The research team, led by Dr. Beth Glenn, used the California Cancer Registry, which contains all cancer cases registered within the state, to identify and survey a total of 300 melanoma survivors that have children younger than 17 years of age. The research was aimed at Latino and non-Latino white melanoma survivors.
The survey designed by the team contained information such as parent’s views concerning melanoma prevention, the degree of risk they considered their children to have and sun protection approaches for their children.
The majority of parents seemed to rely on sunscreen to minimize sun’s deleterious effects on their children. However, only a small percentage of progenitors said they would also make their children wear hats, sunglasses or seek shade for sun protection. In addition, 43% of parents said their child had already experienced a sunburn.
“Sunburns were common among the children in our study despite their elevated risk for skin cancer. Also, children of Latino survivors were just as likely as children of non-Latino white survivors to have experienced a recent sunburn, which highlights the importance of including this group in our work,” Dr. Glenn, associate professor of Health Policy and Management in the UCLA Fielding School of Public Health, said in a news release.

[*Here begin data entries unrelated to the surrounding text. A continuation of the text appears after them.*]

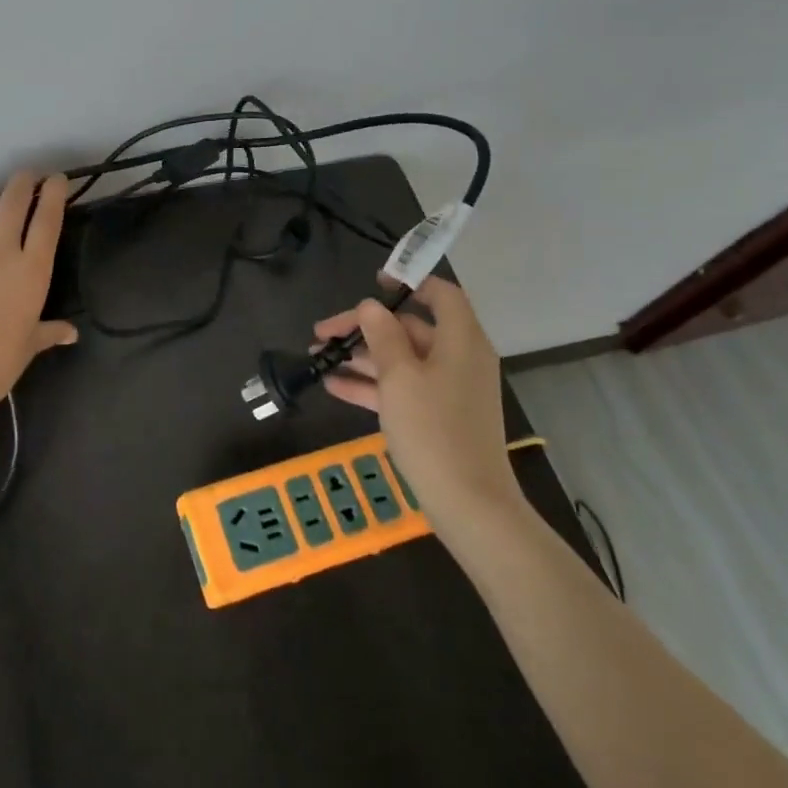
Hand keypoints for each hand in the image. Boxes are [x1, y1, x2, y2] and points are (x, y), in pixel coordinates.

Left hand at [0, 171, 77, 452]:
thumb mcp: (30, 345)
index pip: (48, 218)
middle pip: (14, 199)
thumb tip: (71, 334)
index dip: (54, 193)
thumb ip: (50, 331)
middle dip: (23, 181)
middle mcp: (0, 249)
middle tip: (26, 178)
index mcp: (32, 269)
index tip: (56, 180)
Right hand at [312, 275, 518, 514]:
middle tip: (322, 333)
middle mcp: (458, 358)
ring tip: (318, 358)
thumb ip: (382, 335)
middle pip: (409, 328)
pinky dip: (371, 384)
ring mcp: (448, 389)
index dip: (409, 282)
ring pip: (400, 359)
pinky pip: (401, 388)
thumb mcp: (399, 376)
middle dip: (364, 328)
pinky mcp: (437, 416)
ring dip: (360, 357)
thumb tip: (371, 306)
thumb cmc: (433, 429)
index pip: (441, 294)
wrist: (468, 504)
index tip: (373, 283)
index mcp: (460, 340)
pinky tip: (333, 385)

The results, published in the Cancer Epidemiology, Biomarkers & Prevention journal, will help the team apply for extra funding that will allow the development of an intervention program combining a text message reminder system, that will contain educational information for both parents and children.
“Protecting kids against the sun’s harmful rays at an early age is vitally important. Our goal is to develop an intervention that will help parents protect their children today and help children develop sun safe habits that will reduce their risk for skin cancer in the future,” Dr. Glenn concluded.